Нетрадиционная и непривычная для русской прозы XIX века завязка сюжета, более свойственная французским авантюрным романам, — загадочное самоубийство, описанное в первой главе «Что делать?», — была, по общепринятому мнению всех исследователей, своего рода интригующим приемом, призванным запутать следственную комиссию и царскую цензуру. Той же цели служил и мелодраматический тон повествования о семейной драме во второй главе, и неожиданное название третьей — «Предисловие», которая начинается словами: «Содержание повести — любовь, главное лицо — женщина, — это хорошо, хотя бы сама повесть и была плоха…».
Более того, в этой главе автор, полушутливым-полуиздевательским тоном обращаясь к публике, признается в том, что он вполне обдуманно «начал повесть эффектными сценами, вырванными из середины или конца ее, прикрыл их туманом». После этого автор, вдоволь посмеявшись над своими читателями, говорит: «У меня нет ни тени художественного таланта. Я даже и языком-то владею плохо. Но это все-таки ничего… Истина — хорошая вещь: она вознаграждает недостатки писателя, который служит ей». Читатель озадачен: с одной стороны, автор явно презирает его, причисляя к большинству, с которым он «нагл», с другой — как будто готов раскрыть перед ним все карты и к тому же интригует его тем, что в его повествовании присутствует еще и скрытый смысл! Читателю остается одно — читать, а в процессе чтения набираться терпения, и чем глубже он погружается в произведение, тем большим испытаниям подвергается его терпение…

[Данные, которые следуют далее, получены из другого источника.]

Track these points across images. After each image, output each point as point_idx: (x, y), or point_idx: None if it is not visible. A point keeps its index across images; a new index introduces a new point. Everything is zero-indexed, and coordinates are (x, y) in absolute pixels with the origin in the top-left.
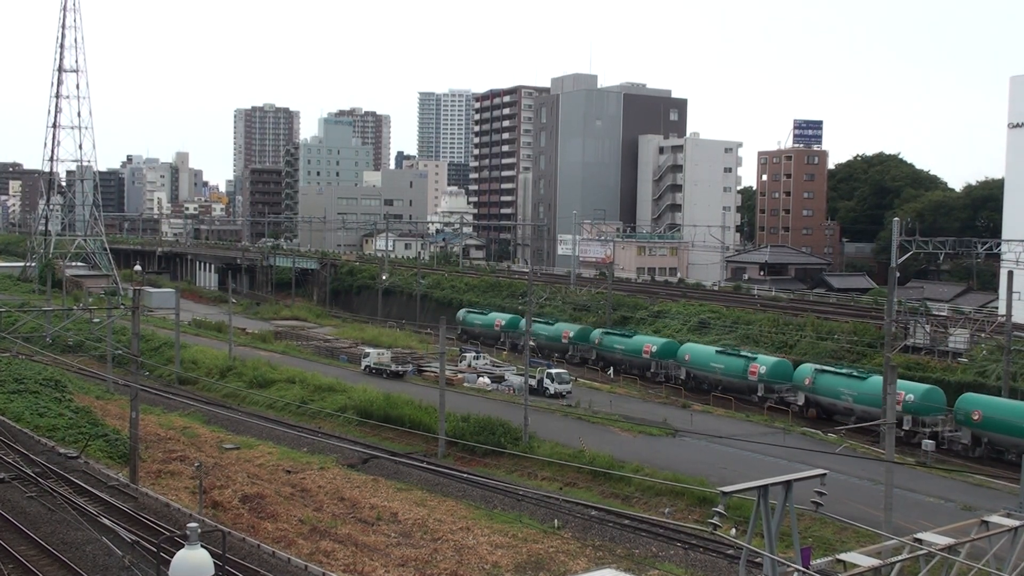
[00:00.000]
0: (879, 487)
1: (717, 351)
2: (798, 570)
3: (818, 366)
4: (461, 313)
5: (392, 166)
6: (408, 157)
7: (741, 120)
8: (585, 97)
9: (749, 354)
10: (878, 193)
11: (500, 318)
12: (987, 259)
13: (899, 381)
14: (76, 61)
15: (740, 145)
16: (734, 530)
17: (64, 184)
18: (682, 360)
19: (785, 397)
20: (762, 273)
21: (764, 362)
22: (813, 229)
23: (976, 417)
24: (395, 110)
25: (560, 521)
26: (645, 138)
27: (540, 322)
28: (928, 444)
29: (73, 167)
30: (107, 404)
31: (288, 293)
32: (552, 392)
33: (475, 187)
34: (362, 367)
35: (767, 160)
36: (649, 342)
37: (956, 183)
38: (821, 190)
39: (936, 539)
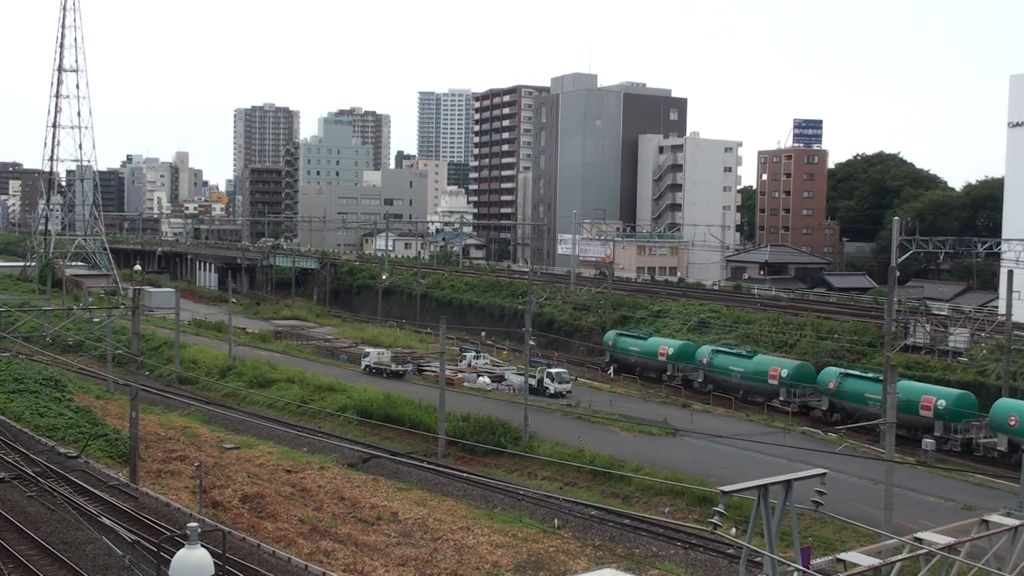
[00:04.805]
0: (879, 486)
1: None
2: (798, 569)
3: None
4: (610, 335)
5: (392, 166)
6: (408, 157)
7: (741, 119)
8: (585, 97)
9: None
10: (878, 192)
11: (666, 345)
12: (987, 258)
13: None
14: (76, 61)
15: (740, 144)
16: (734, 529)
17: (64, 184)
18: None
19: None
20: (762, 272)
21: None
22: (813, 228)
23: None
24: (395, 110)
25: (560, 521)
26: (645, 137)
27: (727, 353)
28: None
29: (73, 167)
30: (107, 404)
31: (288, 293)
32: (552, 392)
33: (475, 187)
34: (362, 367)
35: (767, 159)
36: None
37: (956, 182)
38: (821, 189)
39: (936, 538)
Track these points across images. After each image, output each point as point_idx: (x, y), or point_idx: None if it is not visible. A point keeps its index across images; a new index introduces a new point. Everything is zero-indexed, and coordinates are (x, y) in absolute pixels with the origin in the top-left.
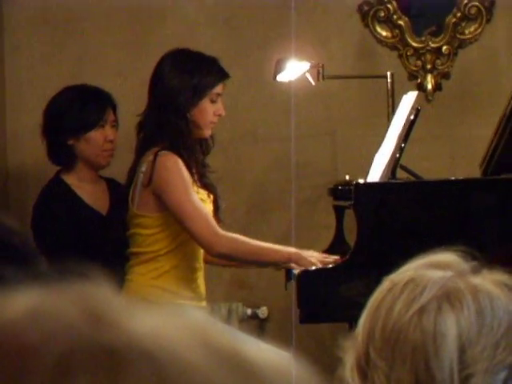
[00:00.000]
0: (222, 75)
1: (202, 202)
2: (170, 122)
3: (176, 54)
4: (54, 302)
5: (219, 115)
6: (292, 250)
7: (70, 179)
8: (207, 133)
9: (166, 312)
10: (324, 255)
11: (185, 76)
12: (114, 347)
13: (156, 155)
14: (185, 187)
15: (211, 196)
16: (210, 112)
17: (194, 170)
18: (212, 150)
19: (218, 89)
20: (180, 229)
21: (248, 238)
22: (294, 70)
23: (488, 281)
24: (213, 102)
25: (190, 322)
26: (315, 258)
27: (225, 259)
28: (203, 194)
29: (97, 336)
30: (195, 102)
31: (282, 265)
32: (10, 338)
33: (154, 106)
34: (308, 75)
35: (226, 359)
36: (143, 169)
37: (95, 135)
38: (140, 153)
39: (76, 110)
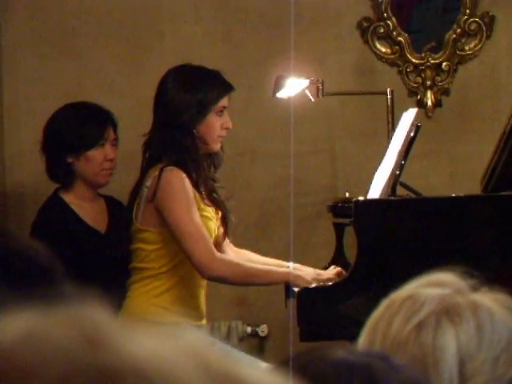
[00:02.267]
0: (227, 88)
1: (208, 219)
2: (175, 139)
3: (178, 70)
4: (50, 325)
5: (227, 128)
6: (287, 271)
7: (69, 197)
8: (216, 147)
9: (163, 334)
10: (318, 272)
11: (188, 92)
12: (111, 370)
13: (162, 170)
14: (187, 205)
15: (219, 213)
16: (217, 126)
17: (202, 187)
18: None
19: (224, 102)
20: None
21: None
22: (294, 86)
23: (487, 298)
24: (219, 115)
25: (187, 344)
26: (310, 276)
27: (219, 282)
28: (210, 211)
29: (94, 359)
30: (201, 118)
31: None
32: (6, 362)
33: (159, 124)
34: (307, 92)
35: (223, 382)
36: (148, 183)
37: (95, 154)
38: (145, 170)
39: (76, 128)
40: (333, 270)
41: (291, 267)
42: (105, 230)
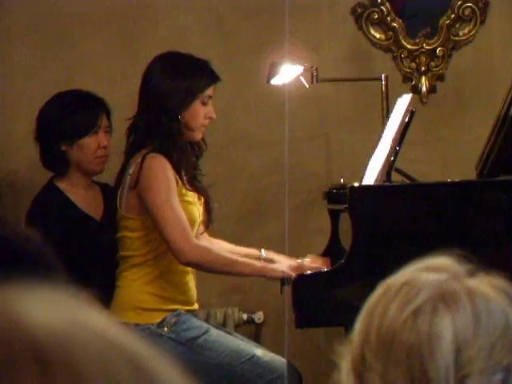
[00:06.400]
0: (214, 78)
1: (190, 204)
2: (161, 124)
3: (166, 57)
4: None
5: (210, 118)
6: (263, 265)
7: (64, 185)
8: (198, 135)
9: (58, 304)
10: (295, 262)
11: (176, 78)
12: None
13: (144, 157)
14: (168, 192)
15: (202, 198)
16: (202, 115)
17: (183, 173)
18: (205, 155)
19: (210, 91)
20: None
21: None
22: (288, 73)
23: (484, 283)
24: (204, 104)
25: (79, 314)
26: (286, 267)
27: (195, 268)
28: (192, 196)
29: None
30: (187, 105)
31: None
32: None
33: (145, 108)
34: (302, 78)
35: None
36: (130, 171)
37: (89, 141)
38: (129, 155)
39: (69, 116)
40: (313, 263)
41: (263, 254)
42: (100, 217)
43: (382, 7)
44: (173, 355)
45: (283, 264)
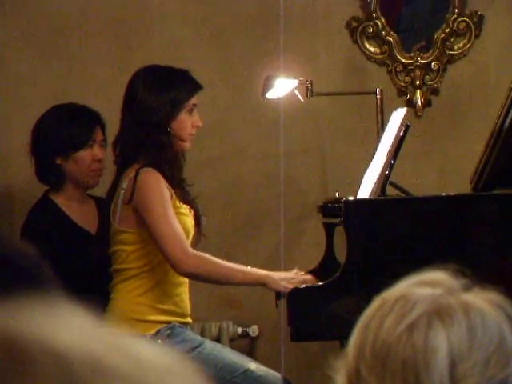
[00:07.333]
0: (197, 86)
1: (184, 216)
2: (151, 138)
3: (147, 71)
4: None
5: (197, 126)
6: (263, 272)
7: (59, 199)
8: (188, 145)
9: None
10: (294, 274)
11: (161, 91)
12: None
13: (138, 172)
14: (163, 205)
15: (192, 211)
16: (189, 124)
17: (176, 185)
18: (200, 167)
19: (194, 100)
20: None
21: (219, 259)
22: (283, 86)
23: (479, 298)
24: (190, 113)
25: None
26: (286, 281)
27: (193, 279)
28: (186, 208)
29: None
30: (174, 116)
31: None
32: None
33: (132, 123)
34: (297, 92)
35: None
36: (124, 185)
37: (84, 155)
38: (120, 170)
39: (64, 129)
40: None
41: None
42: (95, 230)
43: (377, 21)
44: None
45: (286, 276)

В том, что автор и в самом деле плохо владеет языком, читатель убеждается буквально с первых страниц. Так, например, Чернышевский питает слабость к нанизыванию глагольных цепочек: «Мать перестала осмеливаться входить в ее комнату»; обожает повторы: «Это другим странно, .а ты не знаешь, что это странно, а я знаю, что это не странно»; речь автора небрежна и вульгарна, и порой возникает ощущение, что это — плохой перевод с чужого языка: «Господин вломался в амбицию»; «Долго они щупали бока одному из себя»; «Он с изысканною переноеливостью отвечал»; «Люди распадаются на два главные отдела»; «Конец этого начала происходил, когда они проходили мимо старика»; авторские отступления темны, корявы и многословны: «Они даже и не подумали того, что думают это; а вот это-то и есть самое лучшее, что они и не замечали, что думают это»; «Вера Павловна… стала думать, не вовсе, а несколько, нет, не несколько, а почти вовсе думать, что важного ничего нет, что она приняла за сильную страсть просто мечту, которая рассеется в несколько дней… или она думала, что нет, не думает этого, что чувствует, что это не так? Да, это не так, нет, так, так, все тверже она думала, что думает это».
Временами тон повествования словно пародирует интонации русской бытовой сказки: «После чаю… пришла она в свою комнатку и прилегла. Вот она и читает в своей кроватке, только книга опускается от глаз, и думается Вере Павловне: что это, последнее время, стало мне несколько скучно иногда?». Увы, подобные примеры можно приводить до бесконечности… Ничуть не меньше раздражает смешение стилей: на протяжении одного смыслового эпизода одни и те же лица то и дело сбиваются с патетически-возвышенного стиля на бытовой, фривольный либо вульгарный. Почему же российская общественность приняла этот роман? Критик Скабичевский вспоминал: «Мы читали роман чуть ли не коленопреклоненно, с таким благочестием, какое не допускает ни малейшей улыбки на устах, с каким читают богослужебные книги». Даже Герцен, признаваясь, что роман «гнусно написан», тотчас оговаривался: «с другой стороны, много хорошего». С какой же «другой стороны»? Очевидно, со стороны Истины, служение которой должно снять с автора все обвинения в бездарности! А «Передовые умы» той эпохи Истину отождествляли с Пользой, Пользу – со Счастьем, Счастье – со служением все той же Истине…
Как бы то ни было, Чернышевского трудно упрекнуть в неискренности, ведь он хотел добра, причем не для себя, но для всех! Как писал Владимир Набоков в романе «Дар» {в главе, посвященной Чернышевскому), «гениальный русский читатель понял то доброе, что тщетно хотел выразить бездарный беллетрист». Другое дело, как сам Чернышевский шел к этому добру и куда вел «новых людей». (Вспомним, что цареубийца Софья Перовская уже в ранней юности усвоила себе рахметовскую «боксерскую диету» и спала на голом полу.) Пусть же революционера Чернышевского со всей строгостью судит история, а писателя и критика Чернышевского — история литературы.